◆ **Exercise**
Collect all lines from the listing that include the string "index".

◆ **Extracted information**

%%

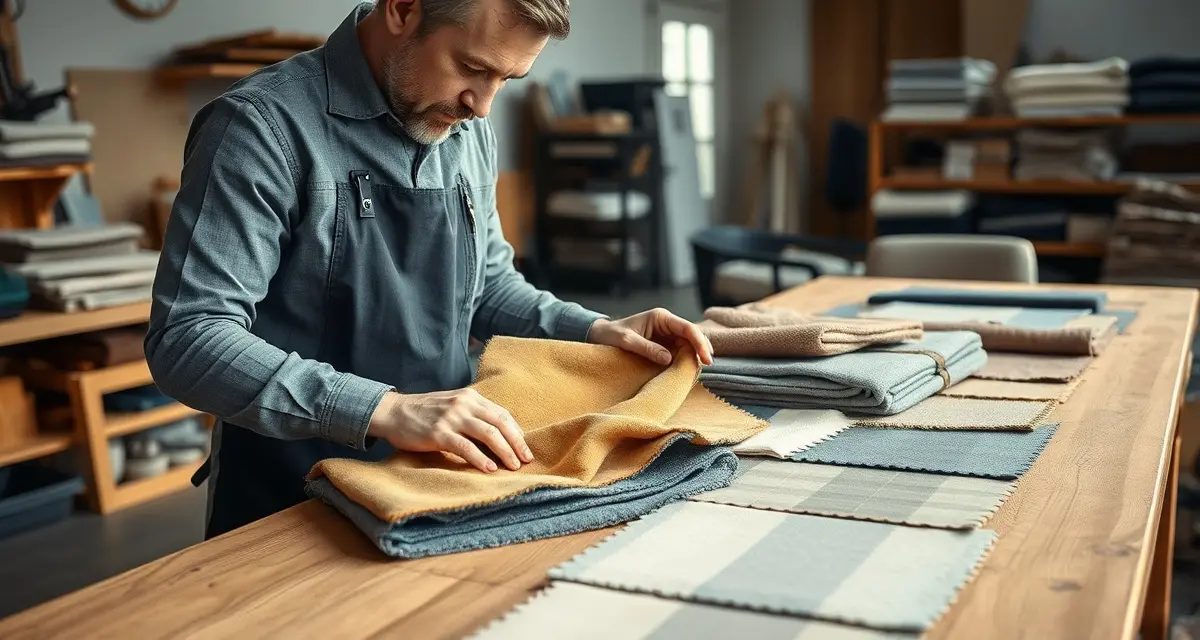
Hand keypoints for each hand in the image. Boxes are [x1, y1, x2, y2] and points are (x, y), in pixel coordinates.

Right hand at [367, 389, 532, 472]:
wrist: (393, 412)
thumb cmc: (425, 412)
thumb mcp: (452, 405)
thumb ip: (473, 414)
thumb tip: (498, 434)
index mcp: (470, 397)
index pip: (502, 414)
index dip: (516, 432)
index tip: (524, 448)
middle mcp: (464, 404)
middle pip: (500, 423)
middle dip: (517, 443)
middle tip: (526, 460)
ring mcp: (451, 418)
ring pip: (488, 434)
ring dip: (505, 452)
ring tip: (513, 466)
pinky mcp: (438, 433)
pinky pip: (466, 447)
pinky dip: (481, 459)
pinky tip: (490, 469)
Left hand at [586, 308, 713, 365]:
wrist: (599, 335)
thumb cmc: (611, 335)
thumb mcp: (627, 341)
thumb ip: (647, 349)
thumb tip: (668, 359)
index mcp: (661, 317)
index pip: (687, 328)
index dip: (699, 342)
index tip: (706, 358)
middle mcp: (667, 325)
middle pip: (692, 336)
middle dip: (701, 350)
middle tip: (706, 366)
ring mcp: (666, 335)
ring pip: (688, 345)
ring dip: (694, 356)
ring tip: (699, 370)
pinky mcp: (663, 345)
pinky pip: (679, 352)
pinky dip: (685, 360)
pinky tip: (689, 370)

%%

◆ **Solution to this task**
index mcp: (470, 397)
index pip: (502, 414)
index dip: (516, 432)
index tip: (524, 448)
index mcp: (661, 317)
index pip: (687, 328)
index dip: (699, 342)
index tip: (706, 358)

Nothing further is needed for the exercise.